Trump has met Mr. Kim three times in an attempt to persuade him to give up a
nuclear weapons program that threatens the United States as well as its Asian
neighbors. While talks have stalled, Mr. Trump has continued to hail Mr. Kim as
a friend.
Reports
and controls
Reporting
from inside North Korea is notoriously difficult because of tight controls on
information.
A
Trump administration official said continuing days of North Korean media
silence on Mr. Kim's whereabouts had heightened concerns about his condition,
and that information remained scant from a country U.S. intelligence has long
regarded as a ”black box.”
The
U.S. State Department did not immediately respond to questions about the
situation on Saturday.
Daily NK, a Seoul-based
website that reports on North Korea, cited one unnamed source in North Korea on
Monday as saying that Kim had undergone medical treatment in
the resort county of Hyangsan north of the capital Pyongyang.
It
said that Mr. Kim was recovering after undergoing a cardiovascular procedure on
April 12.
Since
then, multiple South Korean media reports have cited unnamed sources this week
saying that Mr. Kim might be staying in the Wonsan area.
On
Friday, local news agency Newsis cited
South Korean intelligence sources as reporting that a special train for Mr.

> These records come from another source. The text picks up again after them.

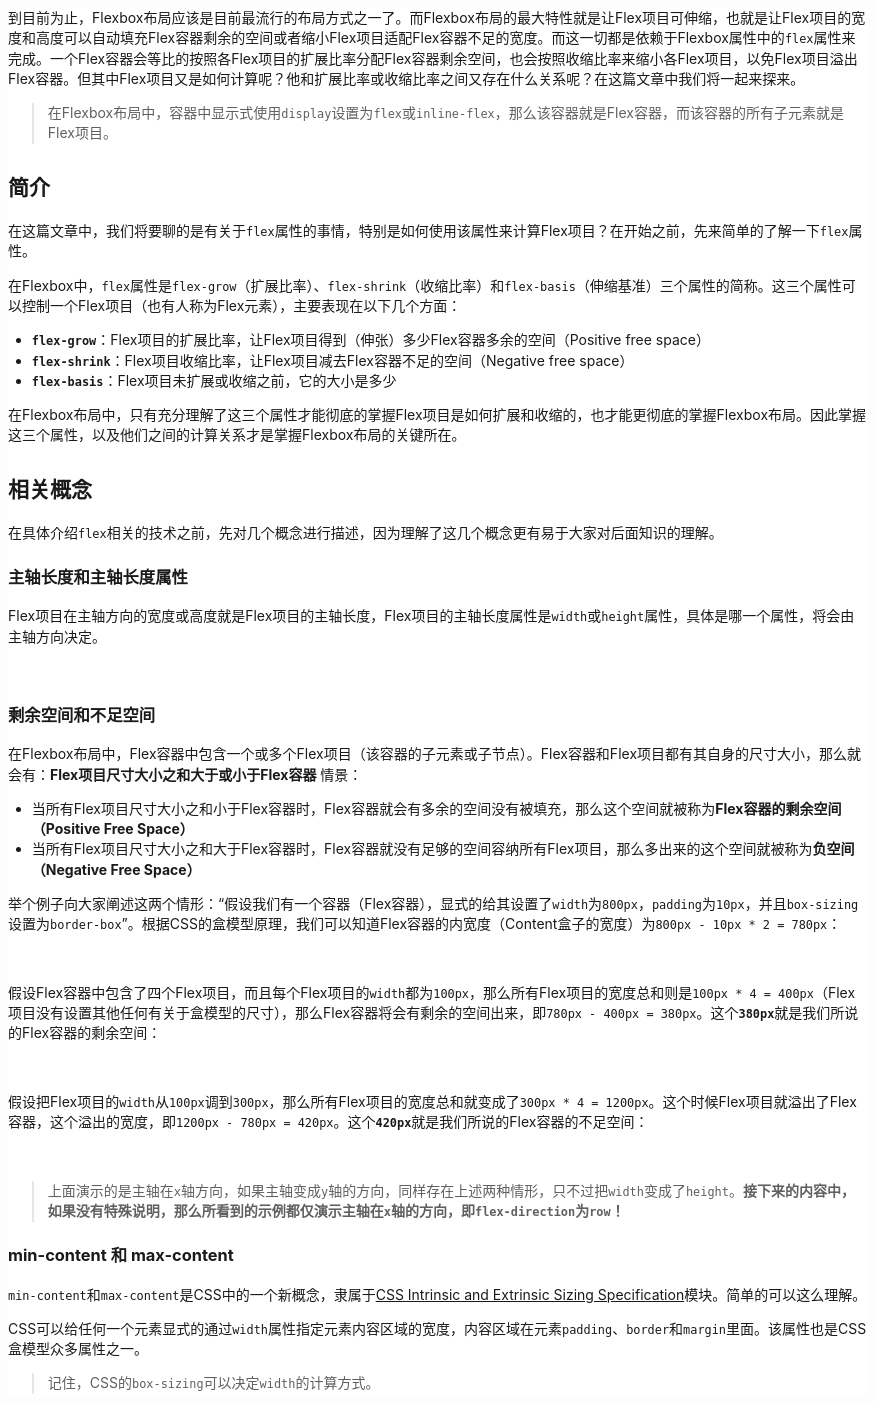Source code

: <p>到目前为止，Flexbox布局应该是目前最流行的布局方式之一了。而Flexbox布局的最大特性就是让Flex项目可伸缩，也就是让Flex项目的宽度和高度可以自动填充Flex容器剩余的空间或者缩小Flex项目适配Flex容器不足的宽度。而这一切都是依赖于Flexbox属性中的<code>flex</code>属性来完成。一个Flex容器会等比的按照各Flex项目的扩展比率分配Flex容器剩余空间，也会按照收缩比率来缩小各Flex项目，以免Flex项目溢出Flex容器。但其中Flex项目又是如何计算呢？他和扩展比率或收缩比率之间又存在什么关系呢？在这篇文章中我们将一起来探来。</p>
<blockquote>在Flexbox布局中，容器中显示式使用<code>display</code>设置为<code>flex</code>或<code>inline-flex</code>，那么该容器就是Flex容器，而该容器的所有子元素就是Flex项目。</blockquote>
<h2 id="articleHeader0">简介</h2>
<p>在这篇文章中，我们将要聊的是有关于<code>flex</code>属性的事情，特别是如何使用该属性来计算Flex项目？在开始之前，先来简单的了解一下<code>flex</code>属性。</p>
<p>在Flexbox中，<code>flex</code>属性是<code>flex-grow</code>（扩展比率）、<code>flex-shrink</code>（收缩比率）和<code>flex-basis</code>（伸缩基准）三个属性的简称。这三个属性可以控制一个Flex项目（也有人称为Flex元素），主要表现在以下几个方面：</p>
<ul>
<li>
<strong><code>flex-grow</code></strong>：Flex项目的扩展比率，让Flex项目得到（伸张）多少Flex容器多余的空间（Positive free space）</li>
<li>
<strong><code>flex-shrink</code></strong>：Flex项目收缩比率，让Flex项目减去Flex容器不足的空间（Negative free space）</li>
<li>
<strong><code>flex-basis</code></strong>：Flex项目未扩展或收缩之前，它的大小是多少</li>
</ul>
<p>在Flexbox布局中，只有充分理解了这三个属性才能彻底的掌握Flex项目是如何扩展和收缩的，也才能更彻底的掌握Flexbox布局。因此掌握这三个属性，以及他们之间的计算关系才是掌握Flexbox布局的关键所在。</p>
<h2 id="articleHeader1">相关概念</h2>
<p>在具体介绍<code>flex</code>相关的技术之前，先对几个概念进行描述，因为理解了这几个概念更有易于大家对后面知识的理解。</p>
<h3 id="articleHeader2">主轴长度和主轴长度属性</h3>
<p>Flex项目在主轴方向的宽度或高度就是Flex项目的主轴长度，Flex项目的主轴长度属性是<code>width</code>或<code>height</code>属性，具体是哪一个属性，将会由主轴方向决定。</p>
<p><span class="img-wrap"><img data-src="/img/remote/1460000017115805" src="/img/remote/1460000017115805" alt="" title="" style="cursor: pointer; display: inline;"></span></p>
<h3 id="articleHeader3">剩余空间和不足空间</h3>
<p>在Flexbox布局中，Flex容器中包含一个或多个Flex项目（该容器的子元素或子节点）。Flex容器和Flex项目都有其自身的尺寸大小，那么就会有：<strong>Flex项目尺寸大小之和大于或小于Flex容器</strong>&nbsp;情景：</p>
<ul>
<li>当所有Flex项目尺寸大小之和小于Flex容器时，Flex容器就会有多余的空间没有被填充，那么这个空间就被称为<strong>Flex容器的剩余空间（Positive Free Space）</strong>
</li>
<li>当所有Flex项目尺寸大小之和大于Flex容器时，Flex容器就没有足够的空间容纳所有Flex项目，那么多出来的这个空间就被称为<strong>负空间（Negative Free Space）</strong>
</li>
</ul>
<p>举个例子向大家阐述这两个情形：“假设我们有一个容器（Flex容器），显式的给其设置了<code>width</code>为<code>800px</code>，<code>padding</code>为<code>10px</code>，并且<code>box-sizing</code>设置为<code>border-box</code>”。根据CSS的盒模型原理，我们可以知道Flex容器的内宽度（Content盒子的宽度）为<code>800px - 10px * 2 = 780px</code>：</p>
<p><span class="img-wrap"><img data-src="/img/remote/1460000017115806" src="https://static.segmentfault.com/v-5bf7c7fd/global/img/squares.svg" alt="" title="" style="cursor: pointer;"></span></p>
<p>假设Flex容器中包含了四个Flex项目，而且每个Flex项目的<code>width</code>都为<code>100px</code>，那么所有Flex项目的宽度总和则是<code>100px * 4 = 400px</code>（Flex项目没有设置其他任何有关于盒模型的尺寸），那么Flex容器将会有剩余的空间出来，即<code>780px - 400px = 380px</code>。这个<strong><code>380px</code></strong>就是我们所说的Flex容器的剩余空间：</p>
<p><span class="img-wrap"><img data-src="/img/remote/1460000017115807" src="https://static.segmentfault.com/v-5bf7c7fd/global/img/squares.svg" alt="" title="" style="cursor: pointer;"></span></p>
<p>假设把Flex项目的<code>width</code>从<code>100px</code>调到<code>300px</code>，那么所有Flex项目的宽度总和就变成了<code>300px * 4 = 1200px</code>。这个时候Flex项目就溢出了Flex容器，这个溢出的宽度，即<code>1200px - 780px = 420px</code>。这个<strong><code>420px</code></strong>就是我们所说的Flex容器的不足空间：</p>
<p><span class="img-wrap"><img data-src="/img/remote/1460000017115808" src="https://static.segmentfault.com/v-5bf7c7fd/global/img/squares.svg" alt="" title="" style="cursor: pointer;"></span></p>
<blockquote>上面演示的是主轴在<code>x</code>轴方向，如果主轴变成<code>y</code>轴的方向，同样存在上述两种情形，只不过把<code>width</code>变成了<code>height</code>。<strong>接下来的内容中，如果没有特殊说明，那么所看到的示例都仅演示主轴在<code>x</code>轴的方向，即<code>flex-direction</code>为<code>row</code>！</strong>
</blockquote>
<h3 id="articleHeader4">min-content 和 max-content</h3>
<p><code>min-content</code>和<code>max-content</code>是CSS中的一个新概念，隶属于<a href="https://drafts.csswg.org/css-sizing-3/#width-height-keywords" rel="nofollow noreferrer" target="_blank">CSS Intrinsic and Extrinsic Sizing Specification</a>模块。简单的可以这么理解。</p>
<p>CSS可以给任何一个元素显式的通过<code>width</code>属性指定元素内容区域的宽度，内容区域在元素<code>padding</code>、<code>border</code>和<code>margin</code>里面。该属性也是CSS盒模型众多属性之一。</p>
<blockquote>记住，CSS的<code>box-sizing</code>可以决定<code>width</code>的计算方式。</blockquote>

Kim's use had been seen in Wonsan, while Mr. Kim's private plane remained in
Pyongyang.
Newsis reported Mr.
Kim may be sheltering from COVID-19, the respiratory disease caused
by the novel coronavirus.
Mr.
Kim, believed to be 36, has disappeared from coverage in North Korean state
media before. In 2014, he vanished for more than a month and North Korean state
TV later showed him walking with a limp.
Speculation
about his health has been fanned by his heavy smoking, apparent weight gain
since taking power and family history of cardiovascular problems.